제시된 글:
-=-=-

우리 대학 김재철AI대학원 최재식 교수 연구팀이 ㈜카카오뱅크(대표 윤호영)와 공동으로 인공지능(AI) 모델의 판단 근거를 실시간으로 설명할 수 있는 가속화 설명 기술을 개발했다고 밝혔다. 

이번 연구 성과는 AI 모델의 예측 결과에 대한 기존 설명 알고리즘 대비 평균 8.5배, 최대 11배 이상 빠른 처리 속도를 달성해, 금융 서비스 등 실시간 의사결정이 필요한 분야에서 설명가능 인공지능(Explainable Artificial Intelligence, 이하 XAI) 기술의 실용화 가능성을 크게 높였다.

금융 분야에서는 AI 시스템이 내린 결정에 대한 명확한 설명이 필수적이다. 특히 대출 심사나 이상거래 탐지와 같이 고객의 권익과 직결된 서비스에서는 AI 모델의 판단 근거를 투명하게 제시해야 하는 규제 요구가 점차 강화되고 있다. 하지만 기존의 설명가능 인공지능(XAI) 기술은 정확한 설명을 생성하기 위해 수백에서 수천 개의 기준점(Baseline)을 반복 계산해야 하므로 막대한 연산 비용이 발생했다. 이는 실시간 서비스 환경에서 설명가능 인공지능 (XAI) 기술의 적용을 제약하는 주요 요인이었다.

최재식 교수 연구팀은 이러한 문제를 해결하기 위해 'ABSQR(Amortized Baseline Selection via Rank-Revealing QR)'이라는 설명 알고리즘 가속화 프레임워크를 개발했다. ABSQR은 AI 모델 설명 과정에서 생성되는 가치 함수 행렬(value function matrix)이 저차원 구조를 가진다는 점에 착안해, 수백 개의 기준점 중에서 핵심적인 소수만을 선별하는 방식을 도입했다. 기준점 개수에 비례하던 연산량을 선별된 중요 기준점 개수에만 비례하도록 획기적으로 줄여, 설명 정확도는 유지하면서도 계산 효율성을 극대화했다.

-=-=-

기록된 정보:

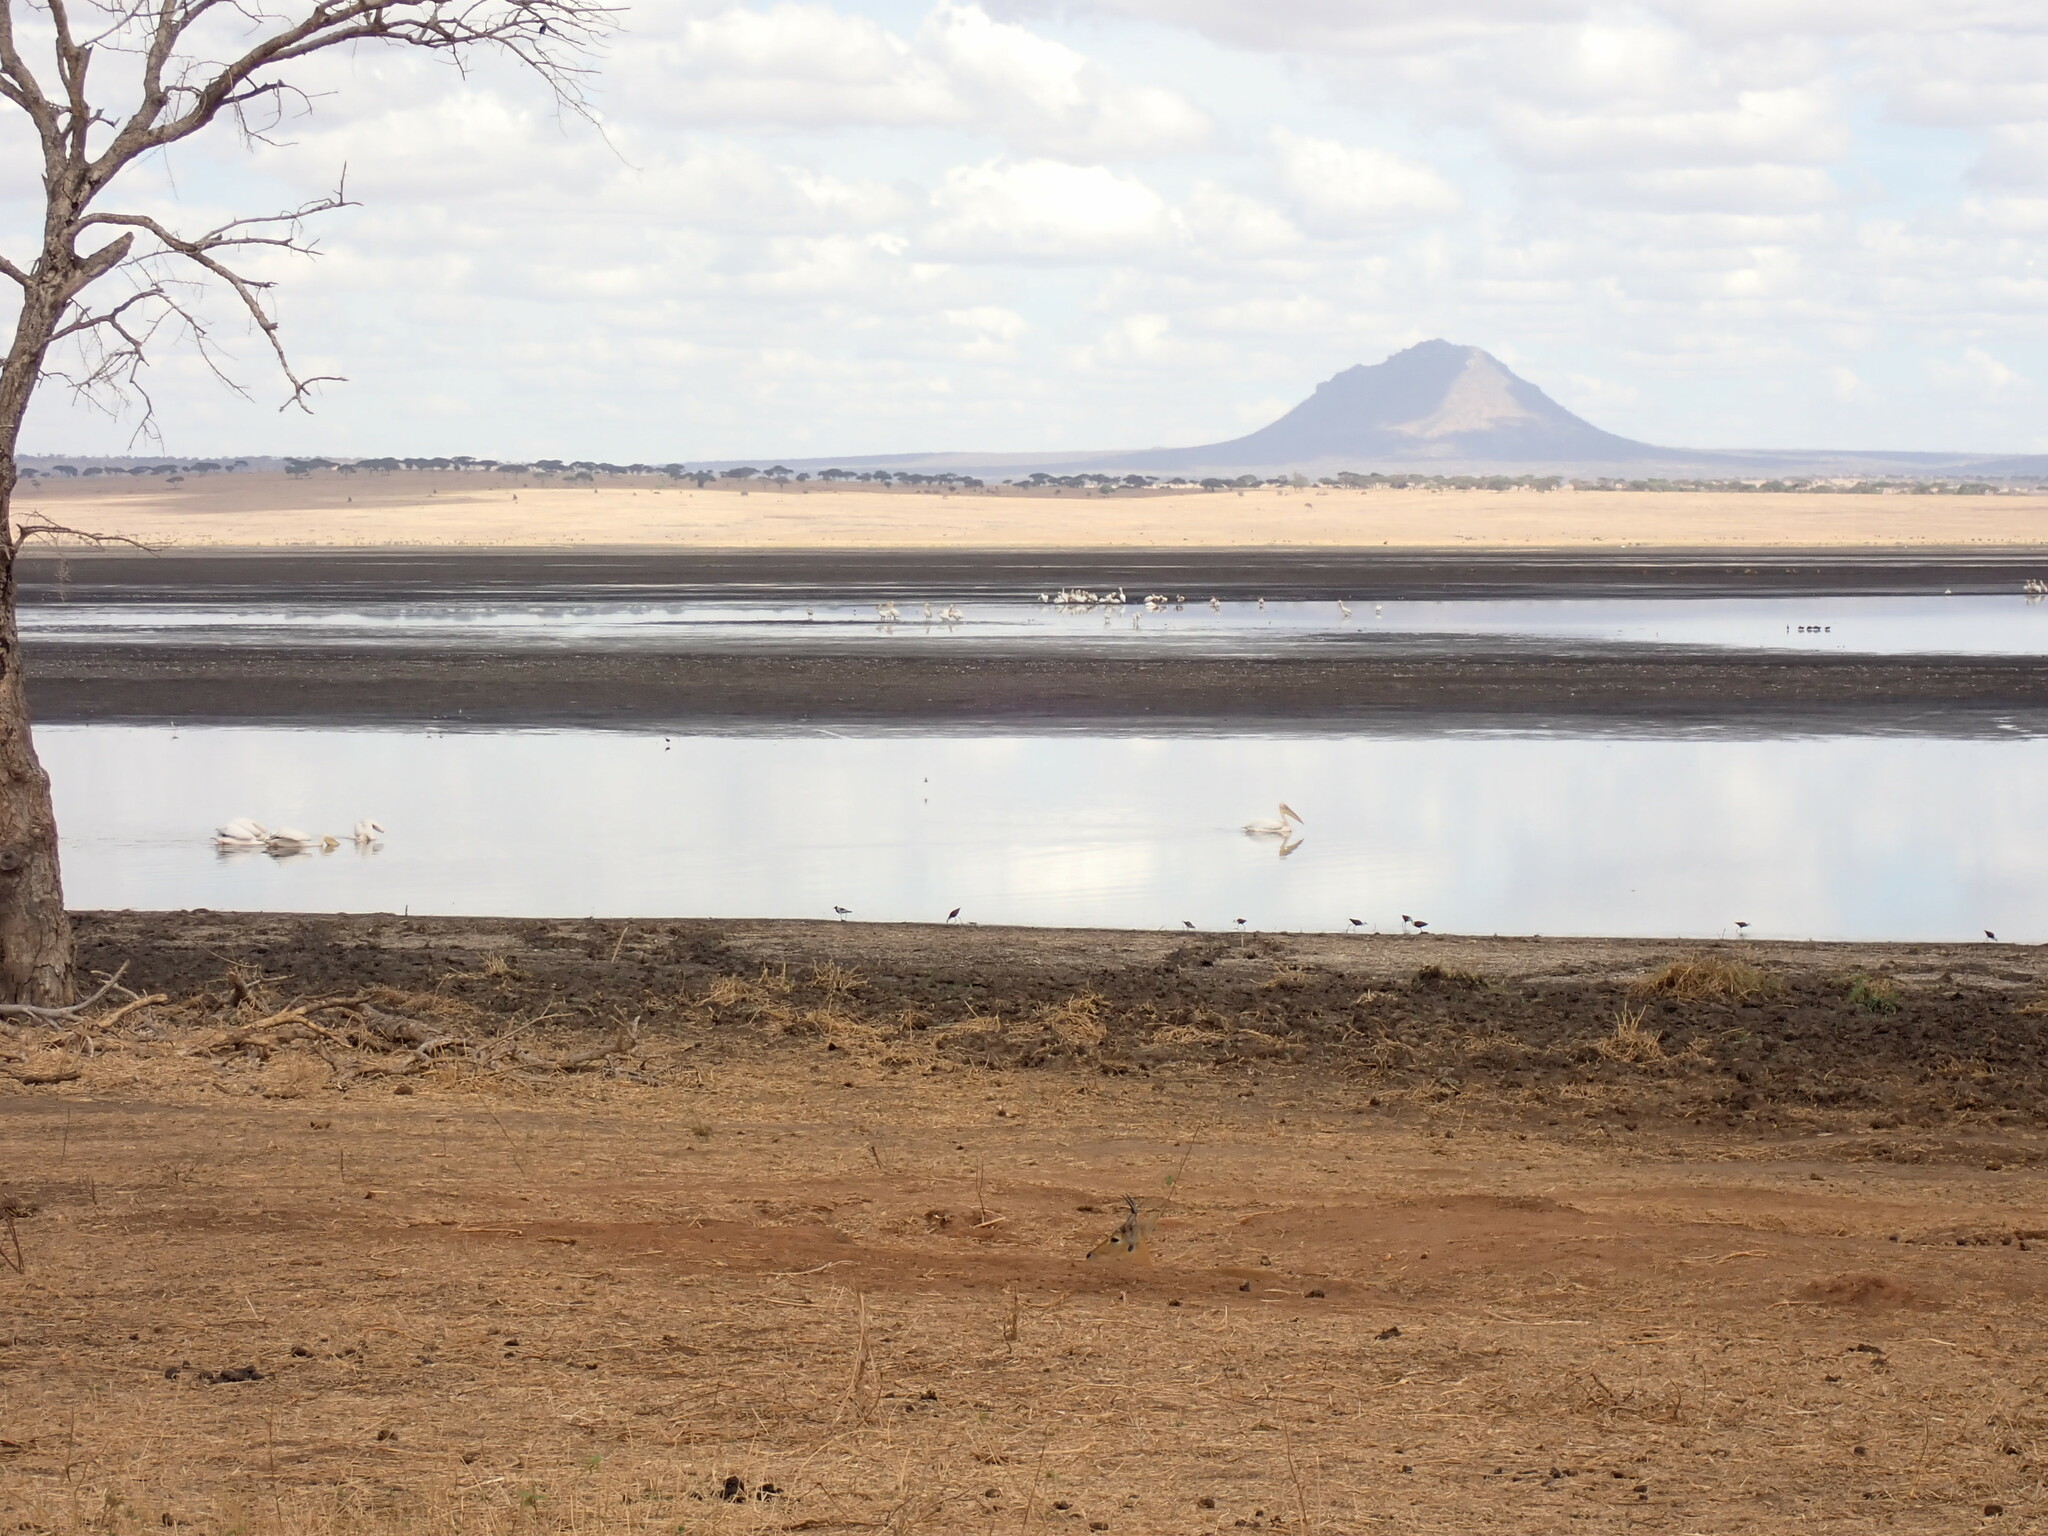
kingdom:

-=-=-

풀어 볼 문제:
A: 설명가능 인공지능 가속화 기술에 관한 글에 따르면, 이번 연구 성과는 기존 설명 알고리즘에 비해 평균 몇 배 빠른 처리 속도를 달성했습니까?
B: 설명가능 인공지능 가속화 기술에 관한 글의 문장 "금융 분야에서는 AI 시스템이 내린 결정에 대한 명확한 설명이 필수적이다."를 영어로 옮기십시오.
C: 설명가능 인공지능 가속화 기술에 관한 글을 마지막 문장 다음부터 이어 가십시오.

작성한 답:
A: 평균 8.5배 빠른 처리 속도를 달성했습니다.

B: In the financial sector, clear explanations of the decisions made by AI systems are essential.

C:
구체적으로 ABSQR은 두 단계로 작동한다. 첫 번째 단계에서는 특이값 분해(SVD)와 랭크 판별형 QR 분해(Rank-Revealing QR decomposition) 기법을 활용해 중요한 기준점들을 체계적으로 선별한다. 이는 기존의 무작위 샘플링 방식과 달 정보력 복원 유지를 목적으로 한 결정론적 선택 방법으로, 설명의 정확도를 보장하면서도 계산량을 획기적으로 줄일 수 있다. 두 번째 단계에서는 사전에 계산해둔 기준점의 가중치들을 클러스터 기반 검색을 통해 재사용하는 가속화 추론(amortized inference) 메커니즘을 도입해, 실시간 서비스 환경에서 모델 평가를 반복하지 않고도 모델의 예측 결과에 대한 설명을 제공할 수 있게 했다.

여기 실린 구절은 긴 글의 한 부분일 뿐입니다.